Troubleshooting vSphere with Tanzu (TKGS) Supervisor Control Plane VM's
search cancel

Troubleshooting vSphere with Tanzu (TKGS) Supervisor Control Plane VM's

book

Article ID: 323407

calendar_today

Updated On:

Products

VMware vSphere with Tanzu

Issue/Introduction

vSphere with Tanzu provisions three Supervisor Control Plane VMs which act as the control plane for the Supervisor Cluster. There are times when users may need to troubleshoot these VM's in order to run a investigate or test networking. 

This kb details the following.

  • Networking details around the supervisor control plane VM's.
  • How to ssh into supervisor control plane VMs.
  • How supervisor control plane VM's correlate to EAM agencies in vCenter.

Resolution

Network Diagram of vSphere with Tanzu

 

How to SSH into Supervisor Control Plane VMs

First SSH into vCenter and run /usr/lib/vmware-wcp/decryptK8Pwd.py

root@vcenter [ ~ ]# /usr/lib/vmware-wcp/decryptK8Pwd.py
Read key from file

Connected to PSQL

Cluster: domain-c8:rg64l2-ghkl-256l-a32c-3b85d0b5a1d5
IP: 10.10.10.10
PWD: UPvd82Jc8buR9nsceMbg=
------------------------------------------------------------

root@vcenter [ ~ ]#

 

This will output the IP address and password required for supervisor SSH. We recommend SSH-ing from the vCenter to test that the vCenter and management network on the SV VM have connectivity. The IP address shown in the decrypt password will always be the FIP. If etcd is down on the supervisor cluster, the FIP will not be assigned and users will need to SSH into the actual IP (eth0) of the supervisor control plane VM. When SSH-ing into the FIP users may see an error about the SSH public certificate changing. This is normal as the FIP "floats" between nodes, so the backing cert changes each time it floats. Delete the entry for the FIP under /root/.ssh/known_hosts or delete that file entirely to workaround it.


PLEASE NOTE: When on the supervisor control plane VM you have permissions to permanently damage the cluster. If VMware Support finds evidence of a customer making changes to the supervisor cluster from the SV VM, they may mark your cluster as unsupported and require you redeploy the entire vSphere with Tanzu solution. Only use this session to test networks, look at logs, and run kubectl logs/get/describe commands. Do not deploy, delete, or edit anything from this session without the express permission of a KB or VMware Support.

 

Supervisor Control Plane VMs and their EAM Agency/VM ID Information

Each Supervisor Control Plane VM has a correlated EAM (ESXi Agent Manager) Agency. 

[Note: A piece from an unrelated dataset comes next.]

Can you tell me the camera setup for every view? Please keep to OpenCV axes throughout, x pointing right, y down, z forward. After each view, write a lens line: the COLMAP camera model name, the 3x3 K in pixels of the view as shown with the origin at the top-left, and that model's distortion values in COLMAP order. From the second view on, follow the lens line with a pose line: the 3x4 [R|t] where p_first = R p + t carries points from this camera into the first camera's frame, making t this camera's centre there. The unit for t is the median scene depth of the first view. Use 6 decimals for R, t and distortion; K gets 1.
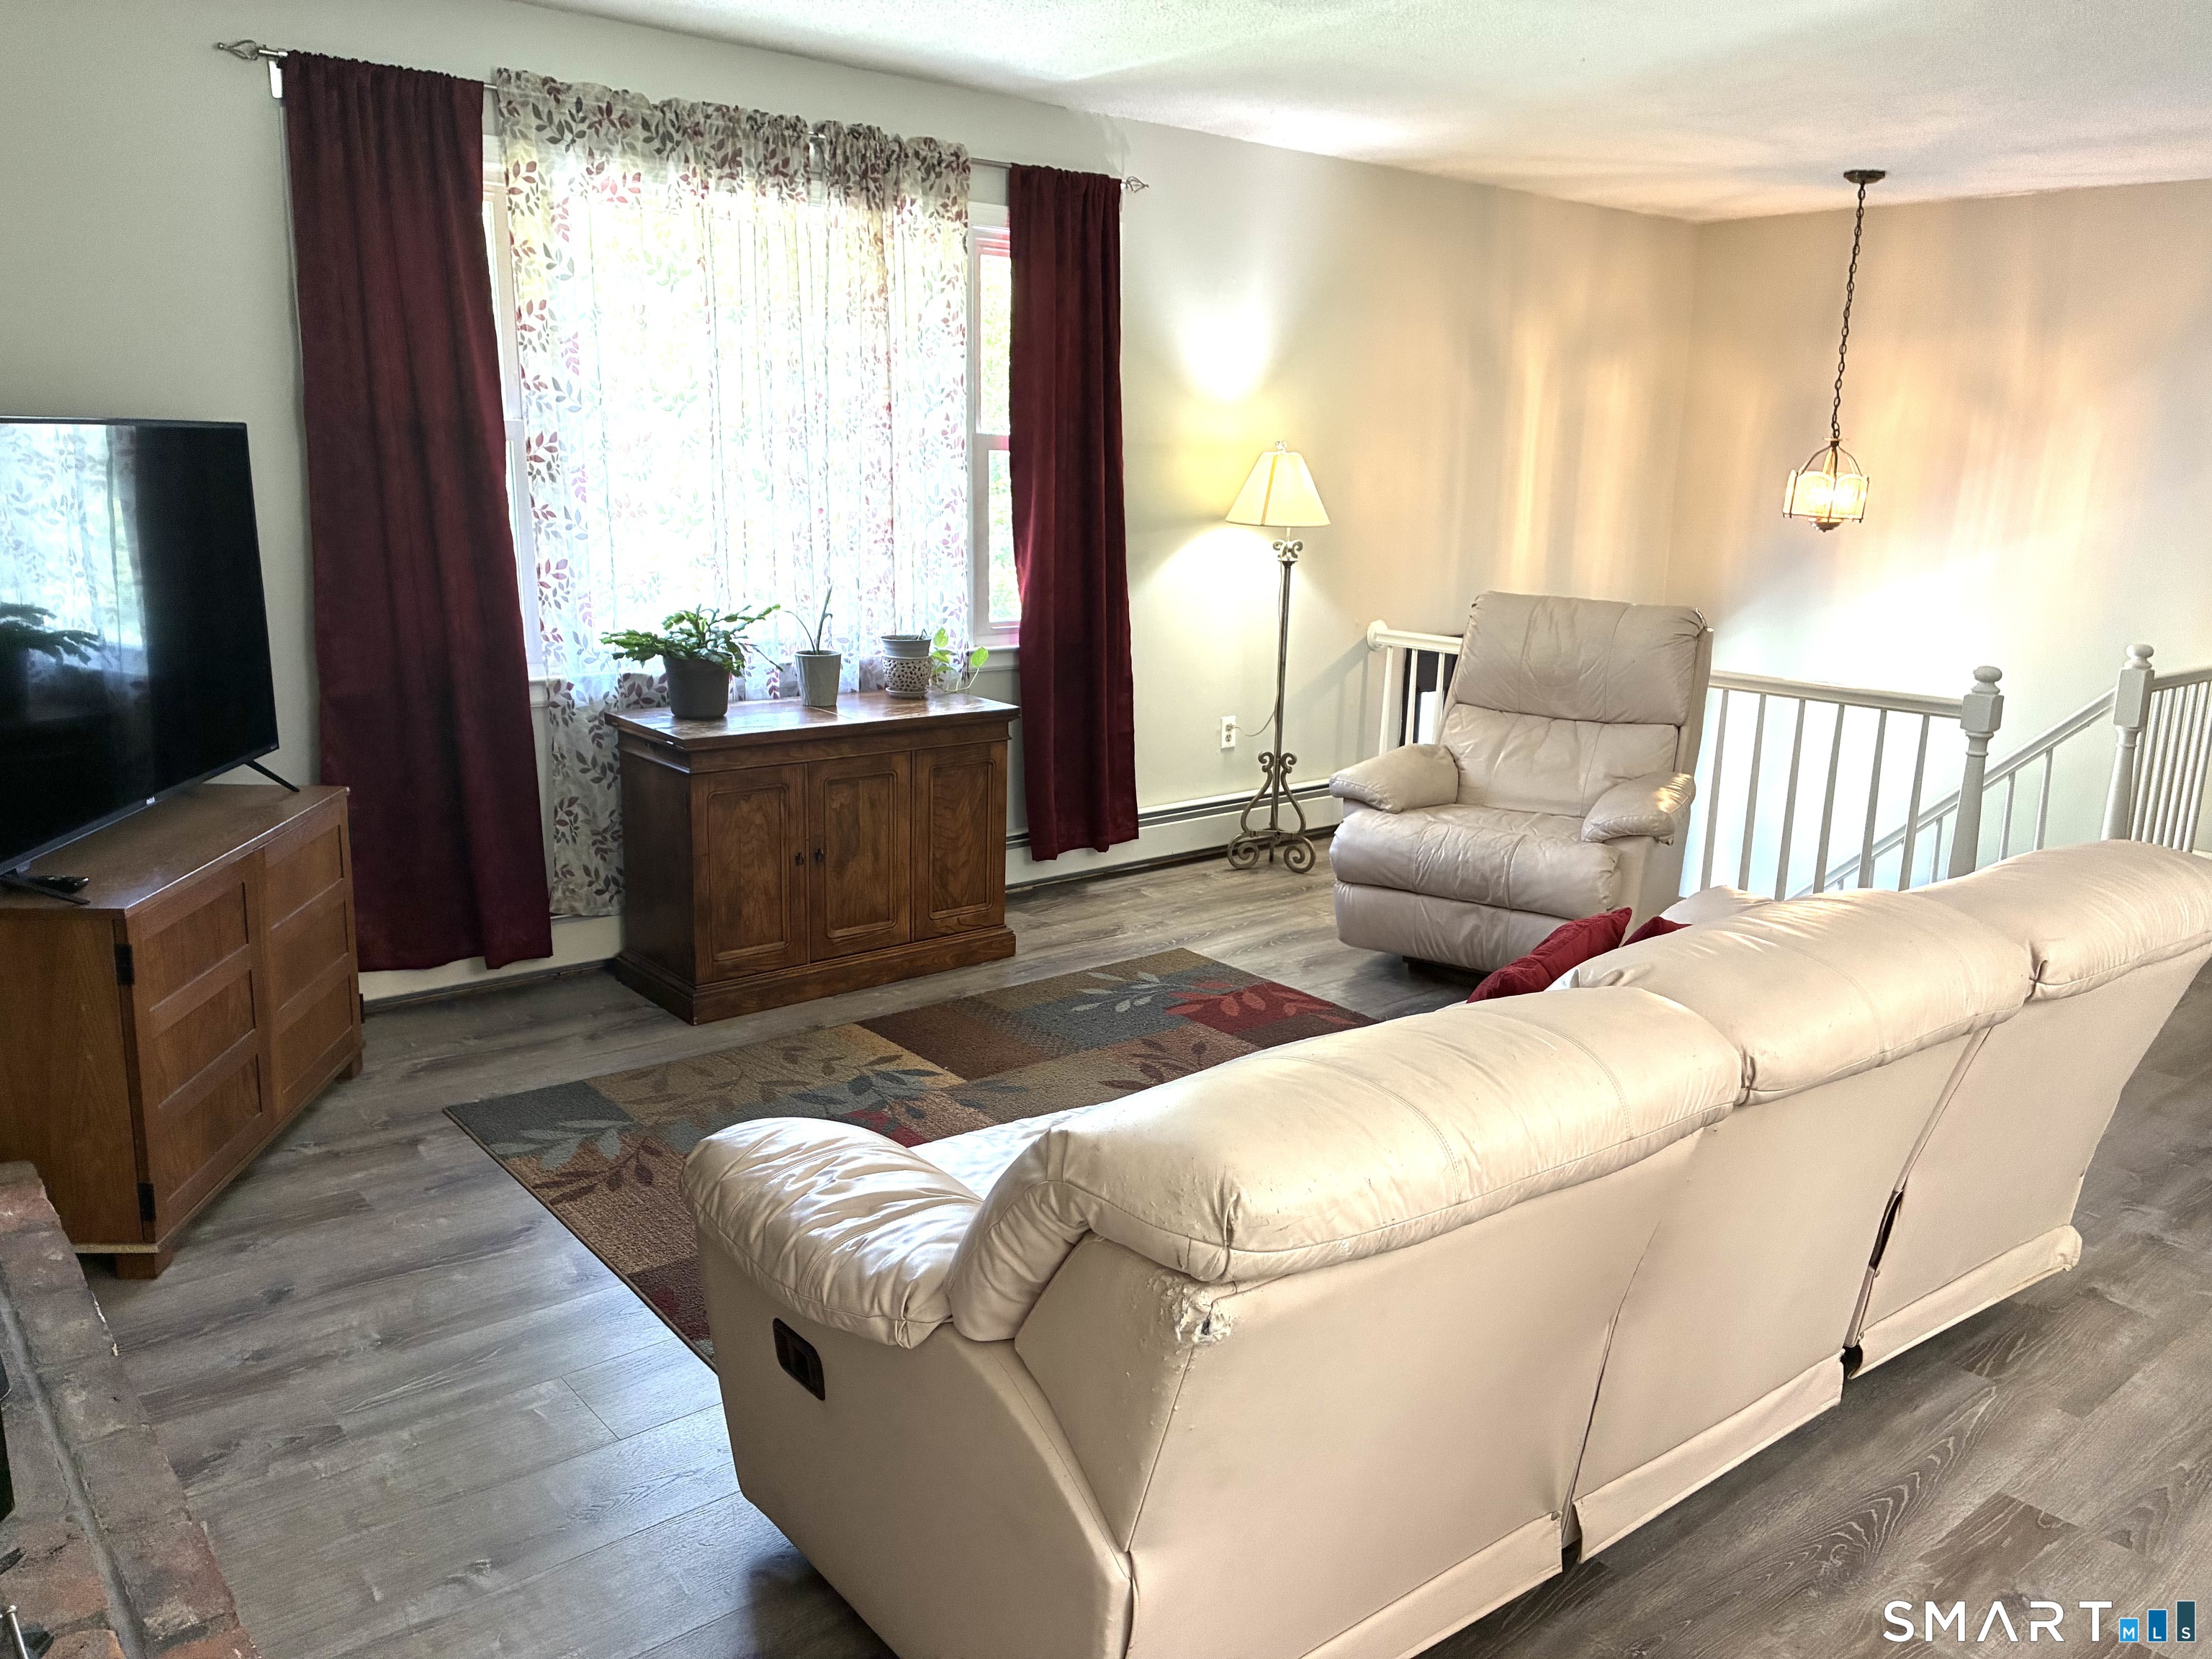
lens RADIAL K [[1693.9, 0, 1102.8], [0, 1693.9, 824.3], [0, 0, 1]] dist [-0.002767, 0.017885]
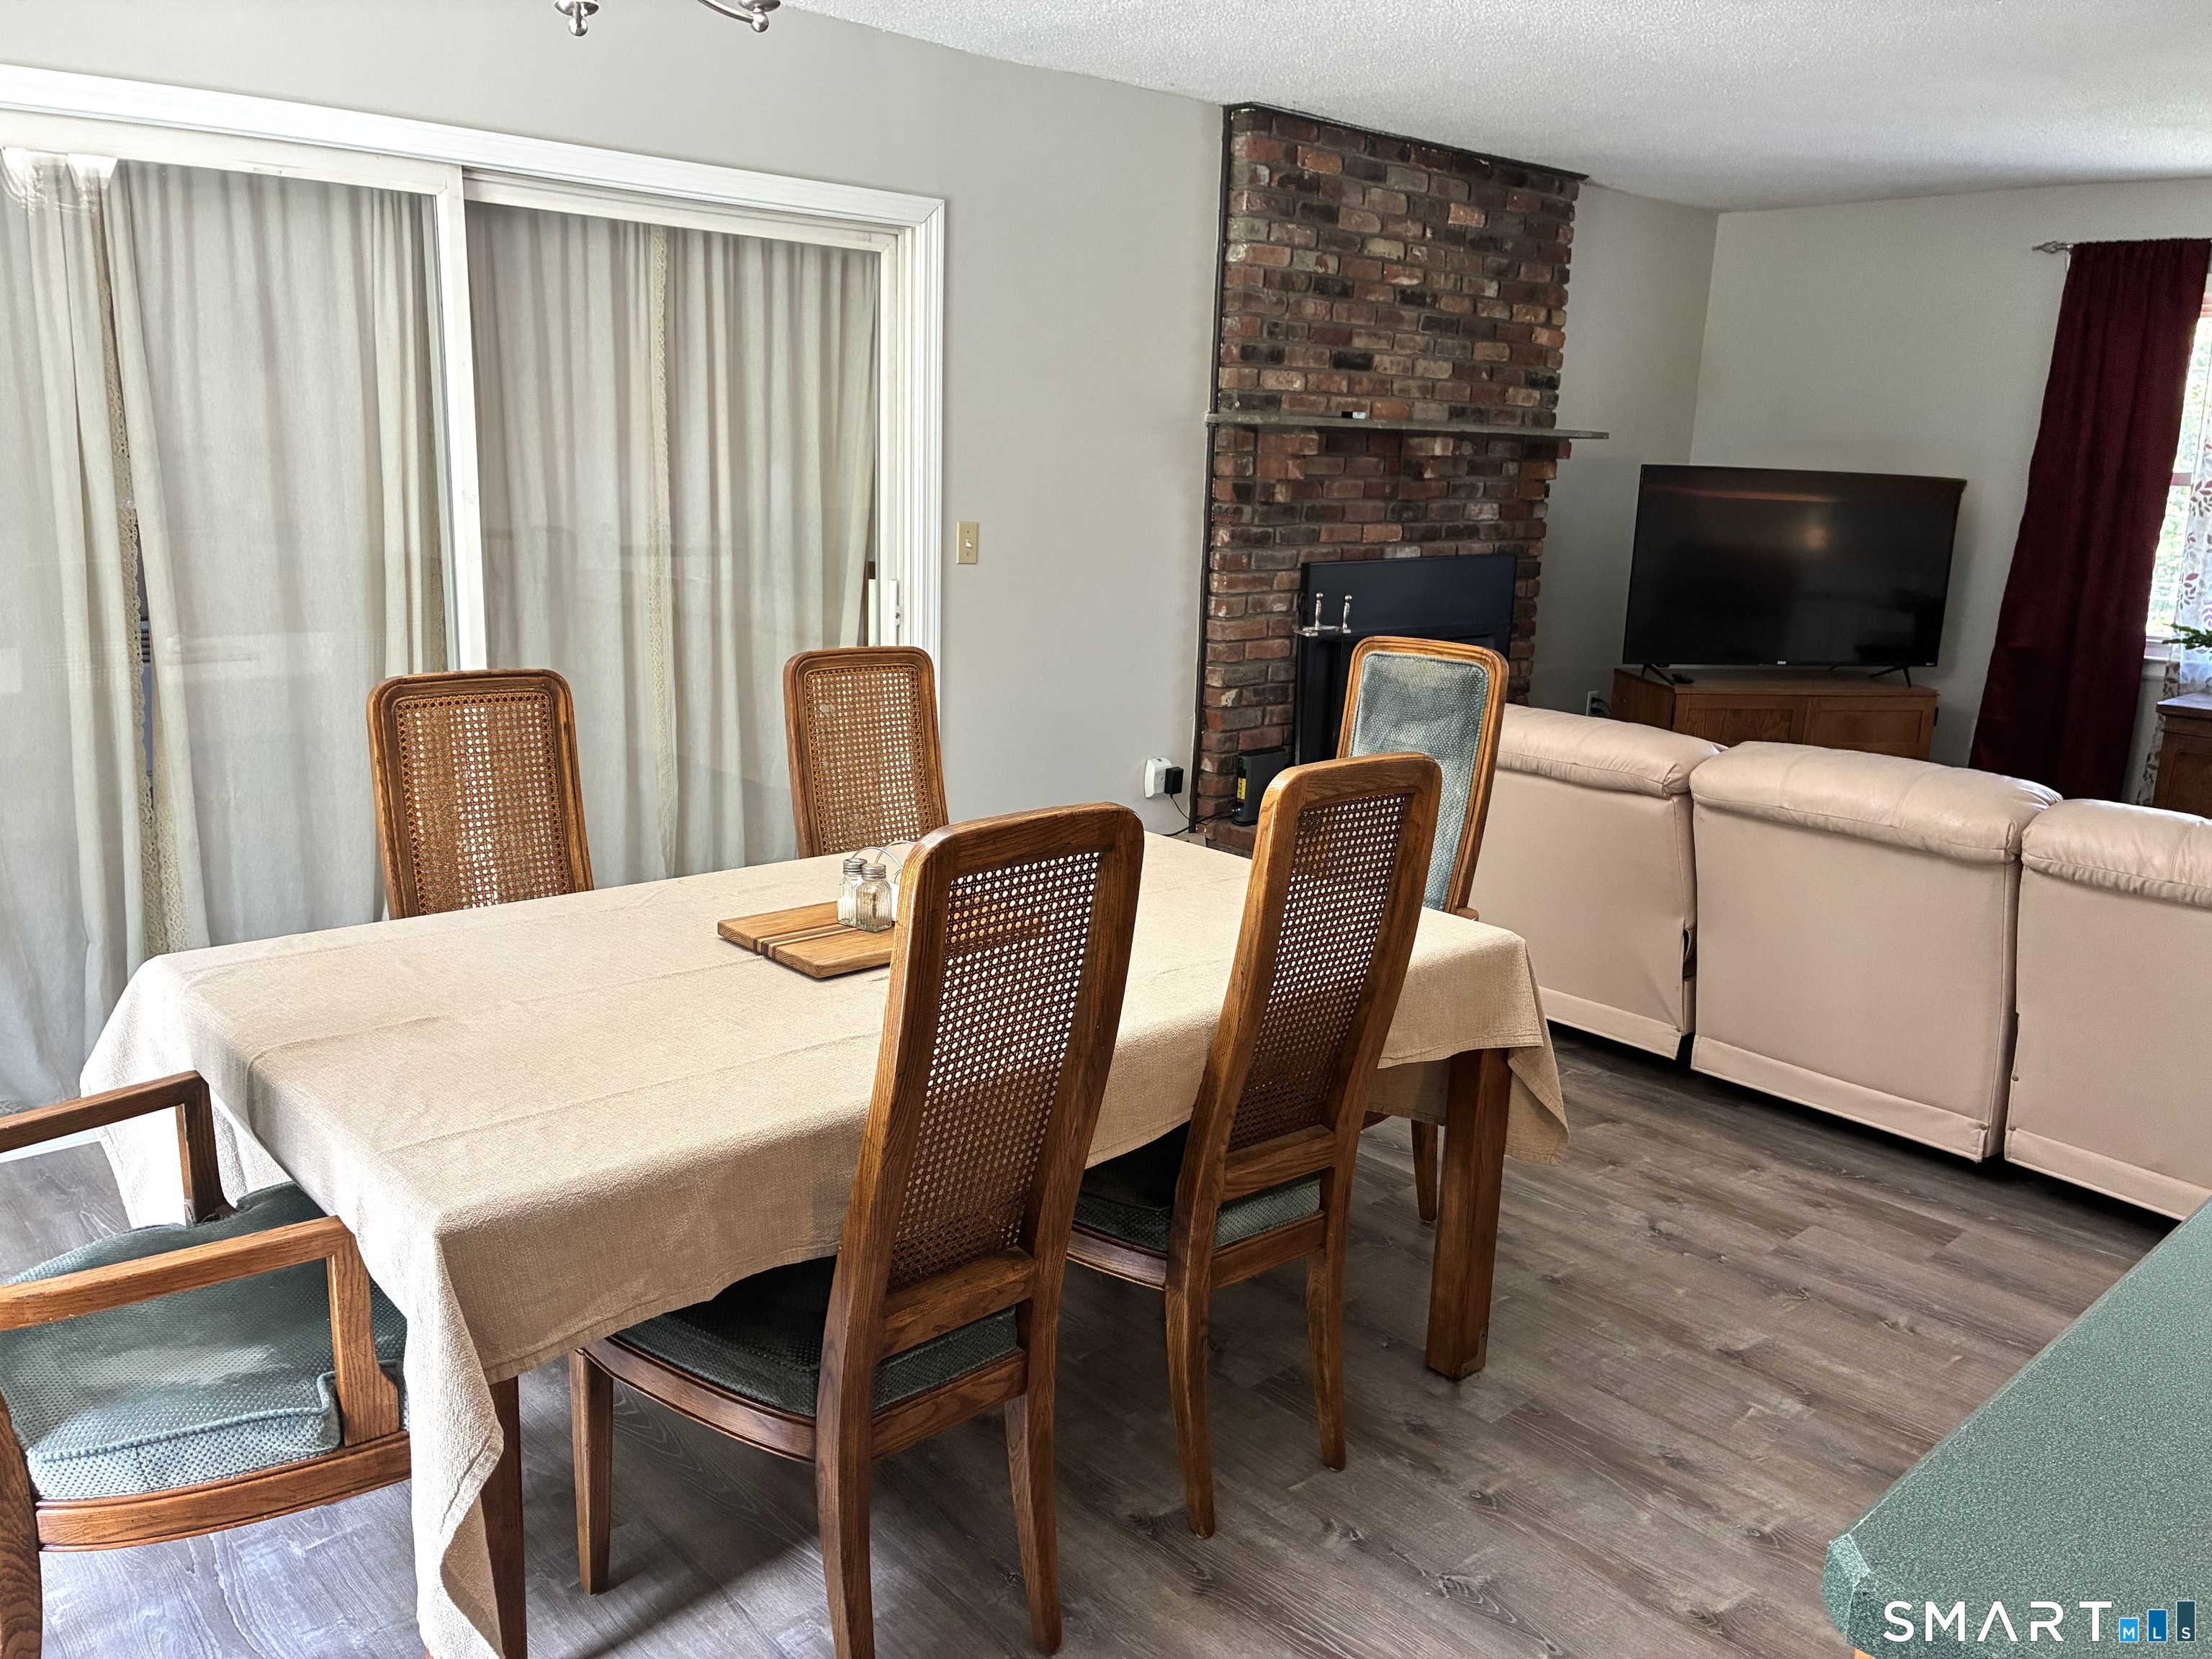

The EAM Agency can be found under the notes section when viewing the VM. In the below example the eam agency is EAM Agency: vmware-vsc-apiserver-p69z67

 

 

The VM ID can be found in the URL when selecting the VM. 
In the below example the VM ID is vm-13007

 

 

Use the EAM agency and the VM ID to correlate errors with the supervisor control plane VMs located in the logs on vCenter under /var/log/vmware/vpxd , /var/log/vmware/eam , and /var/log/vmware/wcp 

IMPORTANT NOTE: EAM agencies can be manually deleted from the web client via Menu -> Administration -> vCenter Server Extensions -> vSphere ESX Agent Manager -> Configure. Deleting an EAM agency will DELETE the supervisor control plane VM and a new one will be created. THIS IS NOT A VALID TROUBLESHOOTING METHOD. Do not delete EAM agencies without EXPRESS guidance from a VMware support engineer. Depending on versions and the existing health of the supervisor cluster it is entirely possible to render the entire cluster un-recoverable. If VMware Support finds evidence of manual EAM Agency deletion, they may mark the cluster as unsupported and require a redeploy of the entire vSphere with Tanzu solution.